Introduction. It has been confirmed by a number of empirical studies that the outbreak of coronavirus disease (COVID-19) significantly affected the psychological well-being and mental health of the world population. Timely and effective psychological and psychotherapeutic support in this special period is in high demand. Therefore, the analysis of an actual experience of practitioners, their requests and difficulties in the patients’ management is needed.
Goal. To analyze the requests and challenges faced by psychologists and psychotherapists in the early stages of the COVID-19 pandemic, and to review strategies on how to address based on the global experience.
Methods. According to the purpose, an anonymous online survey for mental health professionals from Eastern Europe was conducted on March 14-16 2020 and analyzed. Based on the obtained results, a literature review and systematization of practical recommendations for psychologists and psychotherapists regarding the COVID-19 pandemic were conducted.
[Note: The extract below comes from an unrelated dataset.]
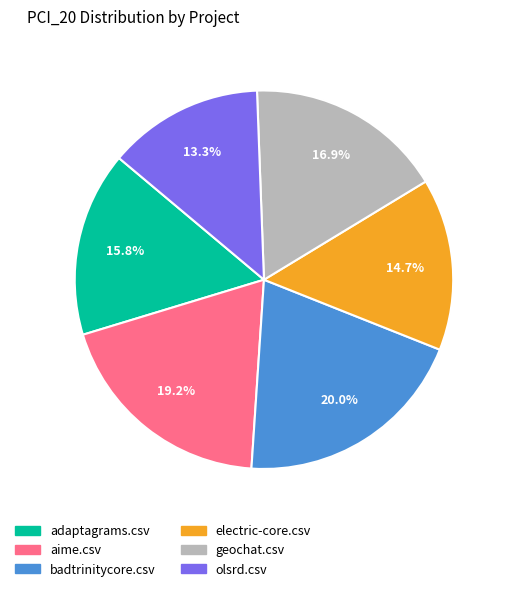

Is it true that geochat.csv is 17% of the pie?

True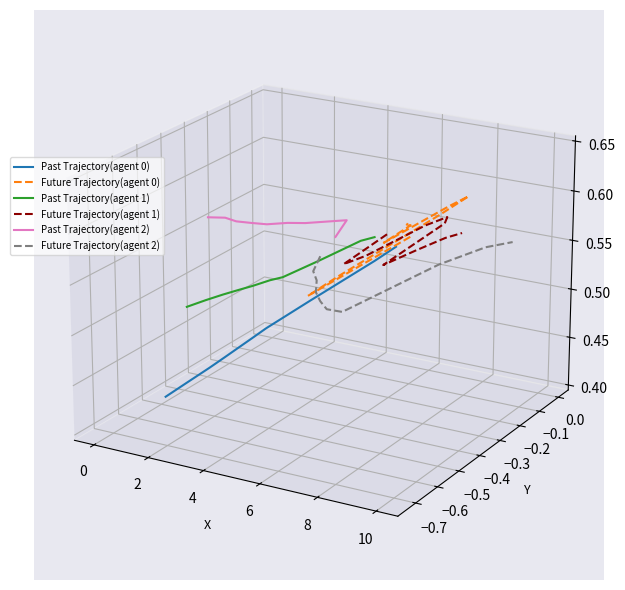

Count the number of categories in the chart.

10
Results. Respondents (n = 145), predominantly women (90.3%), with work experience from 1 to 27 years (M = 8.1, SD = 6.02), were psychologists and psychotherapists in private practice (77.9%) or employed and in professional organizations. The majority (75.2%) reported that they were considering what modifications in their professional practice organization due to coronavirus disease should be implemented, and 35.9% had already implemented some changes. These were 1) a readiness to change the therapeutic setting (frequency of sessions, on-line); 2) reconsider the financial arrangements; 3) and request for additional knowledge, practical recommendations or supervision.
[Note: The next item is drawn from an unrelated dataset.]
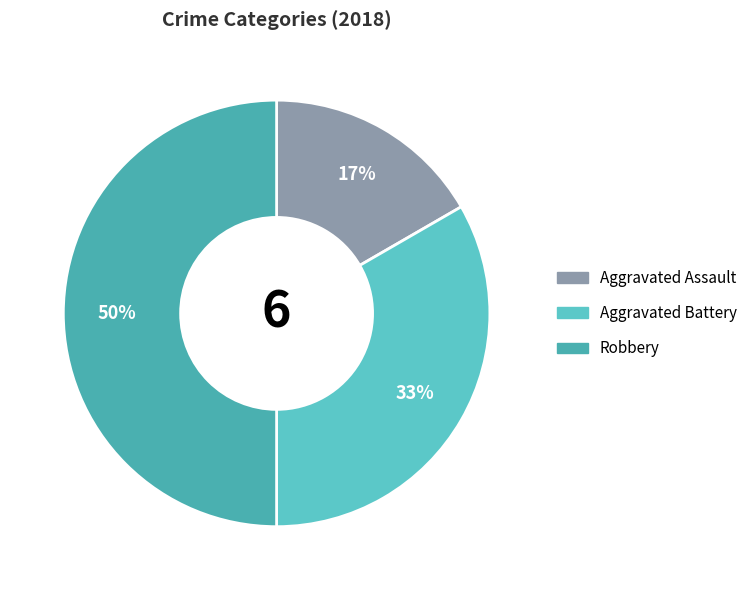

Does any single category account for the majority?

No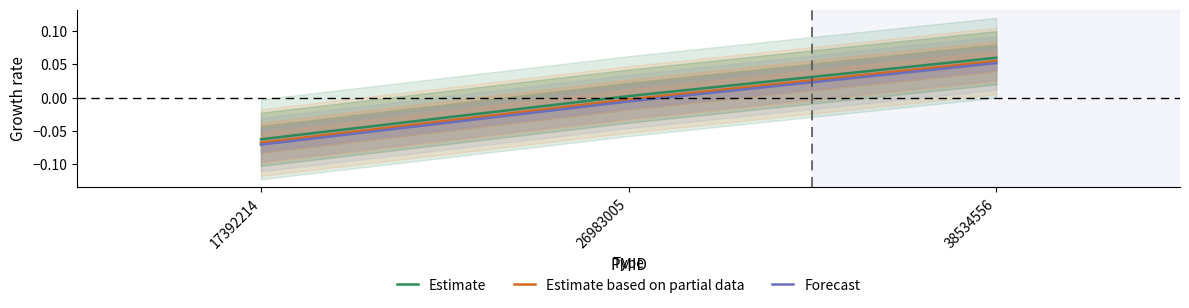

How many values in Estimate based on partial data are below zero?

2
Conclusions. The inevitable changes due to the pandemic situation cause corresponding modifications in the organization of psychological and psychotherapeutic support. The main task of these modifications is to maintain the stability of therapeutic setting and to guarantee the availability of necessary assistance to patients in such difficult conditions as quarantine, financial losses, inability to meet face-to-face etc. Practitioners rely more on their own experience in the implementation of necessary changes, but highlight the urgent need for additional training and guidance from the professional community, including in the supervision.